Given passage Start Marker

Cross-talk between adhesion molecules, e.g. E-cadherin, N-cadherin and αvβ3 integrin, and melanoma progression has been widely described. αvβ3 Integrin expression in human melanomas promotes invasion through physical interaction with MMP-2, and inducing transendothelial migration by association with the human neural cell adhesion molecule L1 expressed on endothelium . For cadherins, loss of E-cadherin expression during melanoma progression has been shown to promote melanoma migration and, paralleled by N-cadherin upregulation, increased gap-junctional and N-cadherin-mediated communication with dermal fibroblasts and endothelial cells [29–31]. In this study, we present an important effector molecule that can be related to P-cadherin expression in invasive melanoma.
The molecular mechanism underlying P-cadherin-mediated myosin II-B regulation concerning migration and invasion will be the major focus for our future research. Our data suggest that mainly MLCK activity contributes to cellular migration in BLM melanoma cells. This means in our proposed model that introduction of P-cadherin in melanoma cells results in spatial MLCK inhibition at sites of P-cadherin-mediated cell-cell contacts. Since melanocytes originate from segregation of cell lineages derived from the cephalic neural crest, the neural genetic and epigenetic background may not be overruled . Therefore, we hypothesize that, as shown in neuronal cells, cadherin expression can modulate calcium channels and thereby alter transient calcium influxes and available intracellular calcium at sites of cadherin-mediated cell-cell contacts, as several ion channels and ion channel regulated proteins are presented in the microarray list (Additional file 1). Directional migration of a neuron is the succession of three major processes: protrusion of the leading edge, cell body translocation and retraction of the trailing end . For each of these processes, a critical, regulating role of calcium waves has been pointed out . Important, Shengyu Yang et al. recently showed that calcium-influxes, rather than calcium release of intracellular stores, are critical for growth-factor induced cell migration. Moreover, they describe that calcium channels facilitating calcium-influxes activate MLCK specifically at the trailing tail, without an effect on the phosphorylation status of myosin light chain at the lamellopodia, supporting our hypothesis . An intensively studied calcium flux modulator is the NMDA receptor. Besides its presence in an 'industrial complex' associated with an enormous variety of cytoskeletal proteins (including myosin II-B), cellular adhesion proteins (including cadherins) and signaling proteins (including calmodulin kinase and tyrosine kinases) at the postsynaptic membrane for regulating calcium influx, it is a known regulator of cellular migration. Indeed, it has been shown that there is a positive correlation between the rate of cell movement and the amplitude and frequency of calcium fluctuations governed by NMDA receptors [36, 37]. Therefore, it would be interesting to explore further the molecular link between cadherins, calcium signaling and myosin II activity and their implications in melanoma progression.

Given passage End Marker
Raw data Start Marker

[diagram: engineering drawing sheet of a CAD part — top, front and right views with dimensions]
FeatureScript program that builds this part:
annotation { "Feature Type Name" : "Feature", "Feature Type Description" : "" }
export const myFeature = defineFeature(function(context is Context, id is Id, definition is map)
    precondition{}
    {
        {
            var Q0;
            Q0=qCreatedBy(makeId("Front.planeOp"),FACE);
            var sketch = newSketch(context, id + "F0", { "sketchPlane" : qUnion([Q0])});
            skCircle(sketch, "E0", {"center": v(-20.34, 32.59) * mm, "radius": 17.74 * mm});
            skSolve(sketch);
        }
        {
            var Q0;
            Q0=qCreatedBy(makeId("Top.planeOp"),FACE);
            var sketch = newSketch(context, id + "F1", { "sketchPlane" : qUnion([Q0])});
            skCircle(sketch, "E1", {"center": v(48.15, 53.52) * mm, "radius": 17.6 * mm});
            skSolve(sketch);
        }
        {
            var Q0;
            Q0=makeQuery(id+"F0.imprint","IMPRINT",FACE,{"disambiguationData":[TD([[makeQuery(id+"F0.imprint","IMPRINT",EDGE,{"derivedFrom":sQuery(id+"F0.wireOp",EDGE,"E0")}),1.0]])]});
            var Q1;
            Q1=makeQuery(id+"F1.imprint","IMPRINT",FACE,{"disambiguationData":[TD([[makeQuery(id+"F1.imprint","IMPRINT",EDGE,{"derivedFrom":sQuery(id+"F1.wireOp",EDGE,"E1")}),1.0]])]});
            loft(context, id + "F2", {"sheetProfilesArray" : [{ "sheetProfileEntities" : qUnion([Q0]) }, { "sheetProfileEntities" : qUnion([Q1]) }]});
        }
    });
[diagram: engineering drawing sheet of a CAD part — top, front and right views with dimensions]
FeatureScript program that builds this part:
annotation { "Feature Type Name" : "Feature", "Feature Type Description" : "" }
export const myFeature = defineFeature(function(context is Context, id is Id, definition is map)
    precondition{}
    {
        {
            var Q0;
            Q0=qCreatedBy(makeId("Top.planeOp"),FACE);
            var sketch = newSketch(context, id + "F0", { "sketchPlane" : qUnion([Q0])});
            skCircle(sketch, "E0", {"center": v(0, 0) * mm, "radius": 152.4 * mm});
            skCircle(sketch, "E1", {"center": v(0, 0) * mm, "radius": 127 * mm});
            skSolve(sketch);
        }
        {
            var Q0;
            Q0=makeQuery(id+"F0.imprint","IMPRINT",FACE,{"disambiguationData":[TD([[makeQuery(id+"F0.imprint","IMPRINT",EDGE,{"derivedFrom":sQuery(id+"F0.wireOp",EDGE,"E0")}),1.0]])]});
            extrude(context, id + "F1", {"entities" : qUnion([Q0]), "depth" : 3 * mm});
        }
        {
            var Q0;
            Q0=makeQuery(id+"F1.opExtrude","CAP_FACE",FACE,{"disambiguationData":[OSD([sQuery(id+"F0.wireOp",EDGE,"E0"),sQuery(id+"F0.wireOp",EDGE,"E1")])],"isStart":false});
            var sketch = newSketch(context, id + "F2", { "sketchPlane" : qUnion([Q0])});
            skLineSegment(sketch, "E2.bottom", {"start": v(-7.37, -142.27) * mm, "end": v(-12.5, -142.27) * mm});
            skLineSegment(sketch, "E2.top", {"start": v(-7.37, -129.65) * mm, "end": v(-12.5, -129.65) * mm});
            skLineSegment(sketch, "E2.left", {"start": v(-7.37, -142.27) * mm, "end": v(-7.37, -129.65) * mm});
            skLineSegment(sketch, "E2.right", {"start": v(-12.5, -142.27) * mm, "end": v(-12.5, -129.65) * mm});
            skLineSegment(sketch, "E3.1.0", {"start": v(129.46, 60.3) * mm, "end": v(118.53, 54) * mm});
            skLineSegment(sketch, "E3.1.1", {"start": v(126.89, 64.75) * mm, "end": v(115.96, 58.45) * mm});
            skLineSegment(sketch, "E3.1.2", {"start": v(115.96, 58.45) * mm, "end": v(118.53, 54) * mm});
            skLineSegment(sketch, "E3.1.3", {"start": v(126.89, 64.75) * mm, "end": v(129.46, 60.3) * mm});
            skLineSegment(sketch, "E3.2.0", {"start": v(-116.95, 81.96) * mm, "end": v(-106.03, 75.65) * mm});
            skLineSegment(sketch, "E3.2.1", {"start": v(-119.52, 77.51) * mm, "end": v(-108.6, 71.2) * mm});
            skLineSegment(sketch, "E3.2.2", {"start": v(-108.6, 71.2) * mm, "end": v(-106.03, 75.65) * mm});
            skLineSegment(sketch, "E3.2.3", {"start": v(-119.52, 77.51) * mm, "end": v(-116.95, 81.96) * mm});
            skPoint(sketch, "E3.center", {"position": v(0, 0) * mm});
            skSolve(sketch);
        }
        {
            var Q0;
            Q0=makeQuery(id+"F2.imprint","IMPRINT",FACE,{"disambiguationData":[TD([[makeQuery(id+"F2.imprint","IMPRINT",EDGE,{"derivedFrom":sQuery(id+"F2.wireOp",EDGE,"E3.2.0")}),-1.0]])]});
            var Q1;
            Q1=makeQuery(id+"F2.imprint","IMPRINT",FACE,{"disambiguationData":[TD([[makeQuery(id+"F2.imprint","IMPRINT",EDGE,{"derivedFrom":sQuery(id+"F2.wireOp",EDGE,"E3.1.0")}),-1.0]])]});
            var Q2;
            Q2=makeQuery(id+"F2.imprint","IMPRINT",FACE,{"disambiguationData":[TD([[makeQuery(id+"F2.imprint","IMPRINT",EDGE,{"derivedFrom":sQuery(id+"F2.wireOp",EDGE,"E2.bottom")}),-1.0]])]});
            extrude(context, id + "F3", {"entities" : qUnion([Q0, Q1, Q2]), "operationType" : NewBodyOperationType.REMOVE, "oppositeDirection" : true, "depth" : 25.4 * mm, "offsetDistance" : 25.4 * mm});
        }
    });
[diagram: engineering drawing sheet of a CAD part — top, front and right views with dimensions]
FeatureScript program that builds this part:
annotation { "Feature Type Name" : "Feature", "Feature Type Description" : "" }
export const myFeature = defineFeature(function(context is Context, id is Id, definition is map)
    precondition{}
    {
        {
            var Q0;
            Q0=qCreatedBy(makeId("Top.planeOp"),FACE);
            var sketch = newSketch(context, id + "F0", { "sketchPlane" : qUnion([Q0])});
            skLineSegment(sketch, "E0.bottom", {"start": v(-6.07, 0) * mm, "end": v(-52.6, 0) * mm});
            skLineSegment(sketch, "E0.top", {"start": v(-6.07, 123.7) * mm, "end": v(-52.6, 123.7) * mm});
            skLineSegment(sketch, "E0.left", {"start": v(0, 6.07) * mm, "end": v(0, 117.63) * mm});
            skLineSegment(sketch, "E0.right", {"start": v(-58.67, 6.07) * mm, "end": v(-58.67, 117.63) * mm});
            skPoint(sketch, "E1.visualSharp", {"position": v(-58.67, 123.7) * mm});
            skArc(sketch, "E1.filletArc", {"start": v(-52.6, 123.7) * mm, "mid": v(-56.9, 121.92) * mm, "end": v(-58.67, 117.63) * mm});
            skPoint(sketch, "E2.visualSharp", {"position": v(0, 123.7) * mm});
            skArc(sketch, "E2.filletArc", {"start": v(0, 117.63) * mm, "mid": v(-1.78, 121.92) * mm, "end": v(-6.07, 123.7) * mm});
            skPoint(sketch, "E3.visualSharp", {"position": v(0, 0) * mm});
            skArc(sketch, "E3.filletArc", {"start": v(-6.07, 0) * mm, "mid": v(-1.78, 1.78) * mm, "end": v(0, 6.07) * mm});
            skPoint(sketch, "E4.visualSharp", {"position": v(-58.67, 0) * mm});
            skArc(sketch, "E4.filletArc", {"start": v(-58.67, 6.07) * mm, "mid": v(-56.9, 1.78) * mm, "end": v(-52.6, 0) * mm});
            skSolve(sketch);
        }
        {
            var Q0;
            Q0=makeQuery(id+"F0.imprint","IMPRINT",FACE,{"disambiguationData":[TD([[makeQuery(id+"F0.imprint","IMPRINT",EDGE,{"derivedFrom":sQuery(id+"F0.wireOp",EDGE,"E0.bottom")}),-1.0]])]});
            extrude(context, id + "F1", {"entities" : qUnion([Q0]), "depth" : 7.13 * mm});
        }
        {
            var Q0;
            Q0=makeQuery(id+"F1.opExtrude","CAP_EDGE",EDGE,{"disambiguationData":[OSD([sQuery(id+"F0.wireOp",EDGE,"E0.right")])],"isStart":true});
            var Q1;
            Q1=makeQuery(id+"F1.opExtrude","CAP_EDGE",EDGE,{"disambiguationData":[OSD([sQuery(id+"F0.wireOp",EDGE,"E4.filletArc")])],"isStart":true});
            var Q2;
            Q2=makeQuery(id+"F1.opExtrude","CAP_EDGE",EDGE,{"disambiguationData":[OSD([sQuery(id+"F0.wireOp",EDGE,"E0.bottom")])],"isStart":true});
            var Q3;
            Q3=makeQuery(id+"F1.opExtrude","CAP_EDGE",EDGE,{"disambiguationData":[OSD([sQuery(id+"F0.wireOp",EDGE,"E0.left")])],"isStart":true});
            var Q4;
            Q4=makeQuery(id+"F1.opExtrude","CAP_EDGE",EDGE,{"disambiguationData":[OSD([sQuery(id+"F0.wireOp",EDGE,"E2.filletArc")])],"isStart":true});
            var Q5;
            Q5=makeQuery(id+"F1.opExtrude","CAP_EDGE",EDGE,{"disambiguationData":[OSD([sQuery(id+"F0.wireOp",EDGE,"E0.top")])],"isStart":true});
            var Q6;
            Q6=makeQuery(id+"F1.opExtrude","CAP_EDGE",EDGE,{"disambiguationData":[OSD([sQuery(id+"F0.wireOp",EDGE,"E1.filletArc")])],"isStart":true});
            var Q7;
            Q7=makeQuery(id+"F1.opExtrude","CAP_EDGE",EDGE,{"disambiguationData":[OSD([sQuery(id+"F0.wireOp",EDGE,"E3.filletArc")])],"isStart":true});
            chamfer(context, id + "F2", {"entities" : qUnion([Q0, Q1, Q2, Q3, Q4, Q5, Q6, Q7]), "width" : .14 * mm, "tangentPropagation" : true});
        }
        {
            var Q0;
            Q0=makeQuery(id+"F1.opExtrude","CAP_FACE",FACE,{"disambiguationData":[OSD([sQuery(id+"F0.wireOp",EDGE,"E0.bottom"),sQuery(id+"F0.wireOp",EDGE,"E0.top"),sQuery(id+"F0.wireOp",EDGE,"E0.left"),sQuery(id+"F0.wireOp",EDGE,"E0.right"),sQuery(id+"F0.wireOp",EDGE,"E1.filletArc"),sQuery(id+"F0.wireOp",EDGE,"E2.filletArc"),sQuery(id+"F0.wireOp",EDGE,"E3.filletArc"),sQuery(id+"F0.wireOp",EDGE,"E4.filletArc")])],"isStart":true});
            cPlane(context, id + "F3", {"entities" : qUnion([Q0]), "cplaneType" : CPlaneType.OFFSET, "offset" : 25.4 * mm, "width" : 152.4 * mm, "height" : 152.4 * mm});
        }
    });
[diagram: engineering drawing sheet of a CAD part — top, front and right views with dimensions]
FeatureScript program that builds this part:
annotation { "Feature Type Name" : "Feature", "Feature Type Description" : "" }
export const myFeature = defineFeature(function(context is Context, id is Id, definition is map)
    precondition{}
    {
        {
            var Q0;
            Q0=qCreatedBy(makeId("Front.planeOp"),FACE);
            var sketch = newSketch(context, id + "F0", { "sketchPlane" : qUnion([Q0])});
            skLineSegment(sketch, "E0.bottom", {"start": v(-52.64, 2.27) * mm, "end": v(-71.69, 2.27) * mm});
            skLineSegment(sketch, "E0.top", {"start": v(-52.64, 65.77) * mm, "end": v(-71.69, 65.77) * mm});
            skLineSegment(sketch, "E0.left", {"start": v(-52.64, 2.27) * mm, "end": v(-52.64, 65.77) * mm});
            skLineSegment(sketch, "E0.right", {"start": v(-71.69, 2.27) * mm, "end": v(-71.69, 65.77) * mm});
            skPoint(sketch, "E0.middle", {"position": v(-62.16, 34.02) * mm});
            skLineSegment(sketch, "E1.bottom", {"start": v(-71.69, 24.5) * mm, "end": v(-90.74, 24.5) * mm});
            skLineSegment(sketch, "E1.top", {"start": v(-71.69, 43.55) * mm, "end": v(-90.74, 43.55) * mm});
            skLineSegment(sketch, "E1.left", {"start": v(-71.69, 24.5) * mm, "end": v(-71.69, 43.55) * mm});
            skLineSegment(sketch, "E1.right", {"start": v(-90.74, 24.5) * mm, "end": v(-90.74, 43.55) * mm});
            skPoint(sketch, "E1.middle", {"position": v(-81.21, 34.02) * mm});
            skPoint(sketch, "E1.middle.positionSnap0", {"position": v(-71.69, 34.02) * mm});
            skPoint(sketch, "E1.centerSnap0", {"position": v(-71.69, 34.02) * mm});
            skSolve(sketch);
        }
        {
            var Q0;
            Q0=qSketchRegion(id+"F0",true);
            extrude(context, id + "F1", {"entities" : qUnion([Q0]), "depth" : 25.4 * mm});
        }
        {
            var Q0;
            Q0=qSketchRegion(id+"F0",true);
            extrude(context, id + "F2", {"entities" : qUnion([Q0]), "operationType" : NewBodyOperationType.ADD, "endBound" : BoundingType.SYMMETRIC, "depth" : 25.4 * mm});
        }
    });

Raw data End Marker

| What you will do |
1. In the melanoma passage, what three processes make up the directional migration of a neuron?
2. Continue the passage on P-cadherin in melanoma from its last sentence.

| Results of the tasks |
1. Protrusion of the leading edge, cell body translocation, and retraction of the trailing end.

2.
In general, we can conclude that the inhibition of invasion and impaired migration of melanoma cells can, at least partially, be ascribed to a P-cadherin-mediated decreased myosin II-B expression and impaired organization. This interplay between adhesion and migration may be an important strategy of the melanoma cell to invade the deeper stroma and to form metastasis.
Plasmids, cDNA construction, retroviral transduction and cell sorting
Plasmid and cDNA construction, retroviral transduction and cell sorting of BLM melanoma cells containing pL ZRS-I RES-E GFP (BLM LIE) and pP-cad herin-IRES-EGFP (BLM P-cad) were obtained as described earlier .
Human cell lines and culture conditions
Parental BLM melanoma cells were obtained from L. Van Kempen (University of Nijmegen, The Netherlands). Cells were grown and maintained in Dulbecco's modified Eagle's medium (DMEM) (Gibco BRL, Belgium) containing 10% heat-inactivated fetal bovine serum (Greiner Bio-One, Belgium), 100 IU per mL penicillin, 100 μg per mL streptomycin and 2,5 μg per mL amphotericin B. Other melanoma cell lines used include SK-23, A-375, FM3P, FM45, FM87, MJM, FM3 D, MeWo, G361 and HMB-2. SK-23, A-375, MJM, MeWo and HMB2 were maintained in DMEM (Gibco BRL, Belgium) containing 10% heat-inactivated fetal bovine serum (Greiner Bio-One, Belgium), and antibiotics. FM3P, FM3 D, FM45 and FM87 were maintained in Roswell Park Memorial Institute 1640 (RPMI 1640) (Gibco BRL, Belgium) and G361 cells were maintained in McCoy's 5A medium (Gibco BRL, Belgium).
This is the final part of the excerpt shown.